1 Dash Orange Bitters. (Angostura Orange Bitters)
1/3 French Vermouth. (3/4 oz Dolin Dry Vermouth)
2/3 Dry Gin. (1 1/2 oz North Shore No. 11)
Shake (I stirred) well and strain into cock-tail glass. Twist orange peel on top.
Having recently been to a number of cocktail seminars presented by Bols and The Bitter Truth, I can tell you that this is the earliest known recipe known for a Dry Gin, Orange Bitters, and French Vermouth Cocktail. In other words, perhaps the real precursor to the modern Dry Martini!
Stephan Berg has tracked this recipe’s first know publication down to an 1896 book called, “Stuart’s Fancy Drinks and how to mix them”.

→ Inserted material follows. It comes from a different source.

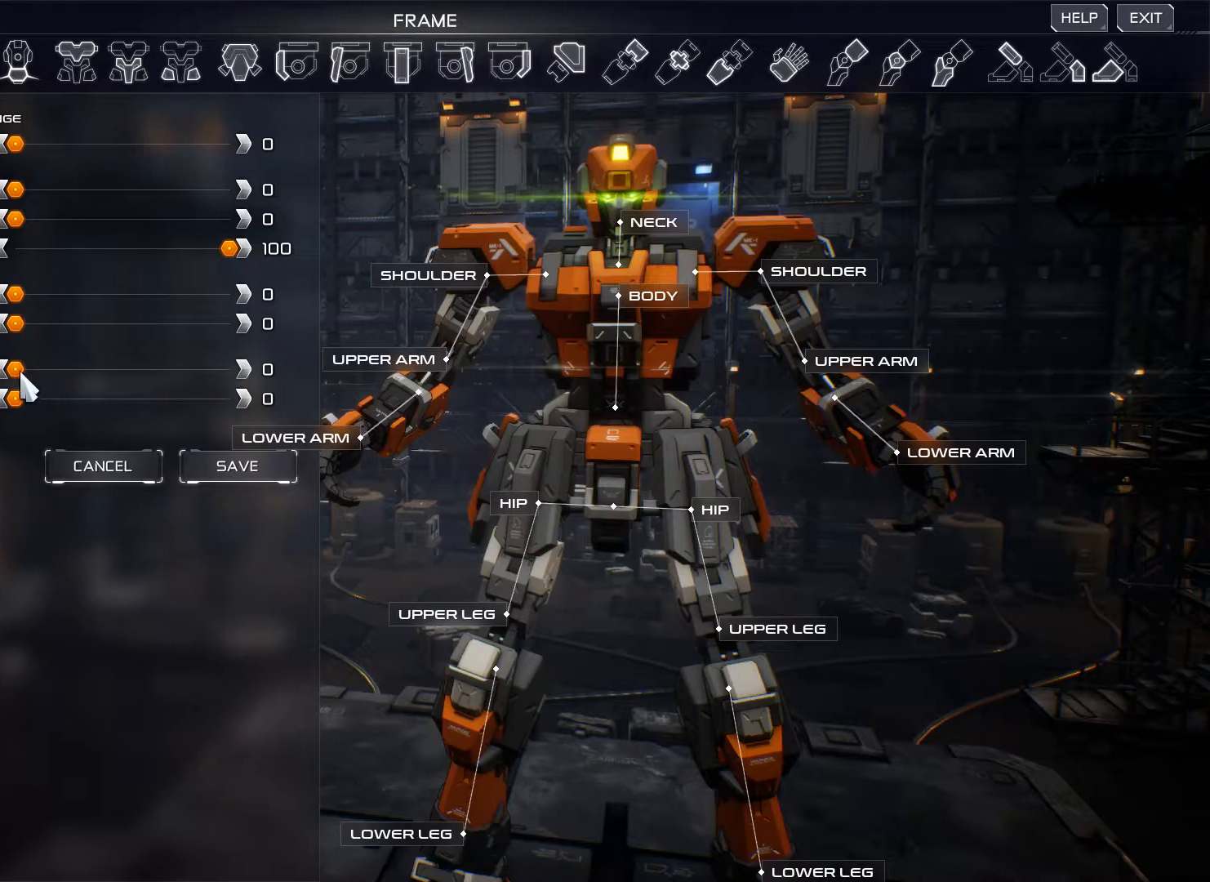
{"keys": [], "mouse": [], "events": []}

The original recipe from that book, courtesy of Stephan Berg:
1 dash orange bitters.
2/3 Plymouth Gin.
1/3 French Vermouth.
North Shore makes 2 gins. The No. 11 is supposedly their more traditional Juniper forward dry gin. It is quite tasty, but it seems a bit floral still to be called a truly traditional Dry Gin.
Still, it makes a very nice Martini, errr…, Marguerite.
PS. I just love these valencia oranges from the Farmers’ Market. They literally drip oil when you pull the twist. Just awesome. Tasty too!
This post is one in a series documenting my ongoing effort to make all of the cocktails in the Savoy Cocktail Book, starting at the first, Abbey, and ending at the last, Zed.